I've set the flag headless to false for this first step. This will open a full Chrome browser when Puppeteer launches so you can see everything it is doing. If you don't define any options, headless will be set to true by default.
Puppeteer is being launched inside an asynchronous function. The reason for this is that the methods we will be using all return promises, and to make it as readable as possible we want to use the await keyword, which can only be used inside async functions.
We then open a new page and navigate to our URL. We're using page.$$eval to select all nodes in the document matching our query selector. This method takes two arguments - the query selector, and a function. Our function is where we will execute JavaScript in the browser context.
The function we pass to page.$$eval uses a parameter which we'll use to work with the NodeList returned from the query selector.

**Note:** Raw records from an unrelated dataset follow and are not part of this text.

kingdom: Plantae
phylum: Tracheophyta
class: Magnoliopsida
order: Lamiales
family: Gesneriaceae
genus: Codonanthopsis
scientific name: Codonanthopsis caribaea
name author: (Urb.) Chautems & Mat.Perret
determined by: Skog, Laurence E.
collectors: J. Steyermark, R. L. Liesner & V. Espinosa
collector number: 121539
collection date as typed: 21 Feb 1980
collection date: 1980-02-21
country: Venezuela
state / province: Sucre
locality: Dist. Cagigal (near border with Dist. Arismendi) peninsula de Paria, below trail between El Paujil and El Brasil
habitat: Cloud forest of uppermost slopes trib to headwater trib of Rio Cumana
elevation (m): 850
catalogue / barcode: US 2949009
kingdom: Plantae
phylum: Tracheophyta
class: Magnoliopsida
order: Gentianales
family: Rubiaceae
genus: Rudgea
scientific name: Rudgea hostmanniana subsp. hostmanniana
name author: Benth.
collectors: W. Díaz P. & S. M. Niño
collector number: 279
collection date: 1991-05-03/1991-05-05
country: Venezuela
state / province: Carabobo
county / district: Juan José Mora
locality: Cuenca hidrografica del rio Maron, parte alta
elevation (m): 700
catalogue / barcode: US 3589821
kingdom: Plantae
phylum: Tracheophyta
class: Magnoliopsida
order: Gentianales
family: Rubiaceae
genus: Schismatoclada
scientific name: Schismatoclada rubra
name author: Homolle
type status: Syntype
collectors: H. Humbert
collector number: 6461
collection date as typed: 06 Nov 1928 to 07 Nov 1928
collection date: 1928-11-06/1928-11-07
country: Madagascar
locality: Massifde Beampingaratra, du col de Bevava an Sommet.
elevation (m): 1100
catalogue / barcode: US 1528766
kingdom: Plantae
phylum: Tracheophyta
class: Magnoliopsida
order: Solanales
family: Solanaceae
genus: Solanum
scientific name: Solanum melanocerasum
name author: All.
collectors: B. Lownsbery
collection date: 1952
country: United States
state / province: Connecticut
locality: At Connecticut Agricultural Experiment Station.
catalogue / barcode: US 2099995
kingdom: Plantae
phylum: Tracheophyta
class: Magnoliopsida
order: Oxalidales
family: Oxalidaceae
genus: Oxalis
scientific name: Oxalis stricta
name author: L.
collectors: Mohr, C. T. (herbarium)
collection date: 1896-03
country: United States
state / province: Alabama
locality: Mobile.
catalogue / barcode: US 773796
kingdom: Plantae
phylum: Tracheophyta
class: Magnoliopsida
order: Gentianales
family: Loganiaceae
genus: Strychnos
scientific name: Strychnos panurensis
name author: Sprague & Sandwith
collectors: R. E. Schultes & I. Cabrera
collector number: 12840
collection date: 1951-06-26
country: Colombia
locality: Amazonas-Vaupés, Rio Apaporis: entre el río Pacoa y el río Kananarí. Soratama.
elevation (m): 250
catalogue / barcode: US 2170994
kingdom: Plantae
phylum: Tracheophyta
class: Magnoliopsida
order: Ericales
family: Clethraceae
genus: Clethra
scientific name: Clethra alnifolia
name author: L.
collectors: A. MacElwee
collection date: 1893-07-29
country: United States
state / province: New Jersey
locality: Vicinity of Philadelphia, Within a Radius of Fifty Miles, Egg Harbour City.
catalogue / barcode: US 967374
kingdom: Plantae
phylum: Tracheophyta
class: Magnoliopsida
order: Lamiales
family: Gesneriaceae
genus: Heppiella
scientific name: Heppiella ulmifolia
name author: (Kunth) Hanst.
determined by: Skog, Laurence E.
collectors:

I've named this 'nodes'. We want to grab the h2 for each of these so I'm using the map array method to loop over these nodes, select the h2 and return the textContent for each of them.
Notice how node.querySelector is used to do this. 'node', is just an HTML element, so we can make use of the querySelector method in the browser to find elements inside of it. This works because we are inside page.$$eval, and in the browser context. This is where Puppeteer becomes a powerful tool.
Getting more data
So let's take this a step further. Grabbing the recipe name is a good start, but there's a lot of data in the page that we could scrape and put into a data structure.
Let's do this with a bit more code. Copy the below and run the script again:
const puppeteer = require('puppeteer');
const url = 'https://www.tgwilkins.co.uk/recipes.html';
const selector = '.recipe-item';
(async function(){
const browser = await puppeteer.launch();
const page = await browser.newPage();
await page.goto(url);
const recipes = await page.$$eval(selector, nodes => {
return nodes.map(node => {
const title = node.querySelector('h2').textContent;
const description = node.querySelector('p').textContent;
const img = node.querySelector('img').getAttribute('src');
const detailTable = node.querySelector('.details');
const detailRows = Array.from(detailTable.querySelectorAll('tr'));
const details = detailRows.reduce((object, row) => {
const columns = row.querySelectorAll('td');
const { textContent: key } = columns[0];
const { textContent: value } = columns[1];
object[key] = value;
return object
},{});
return {
title,
description,
img,
details
}
})
});
console.log(recipes);
await browser.close();
})();
With additional query selectors, we've taken all the important information for each recipe and built up a JSON object, with just over 30 lines of code!
I've opted to collect the details from HTML table into a nested object. Reduce is one of my favourite array methods and is perfect for this, looping over each row and using the textContent from the columns to create key-value pairs.
All that's left is to write this to a JSON file. We'll do that using the native fs (file system) module in Node.js.
We'll replace the console.log with these two lines:
const fs = require('fs');
fs.writeFile('./recipes.json', JSON.stringify(recipes), err => err ? console.log(err): null);
And there you have it! If you have followed along you should now have a JSON file in the same directory as your script. We've used fs.writeFile which is an asynchronous method where we pass in the name of the file we want to create, the data we want to use for the contents of the file, and a callback function. In the callback, we're just checking for any errors and logging them to the console.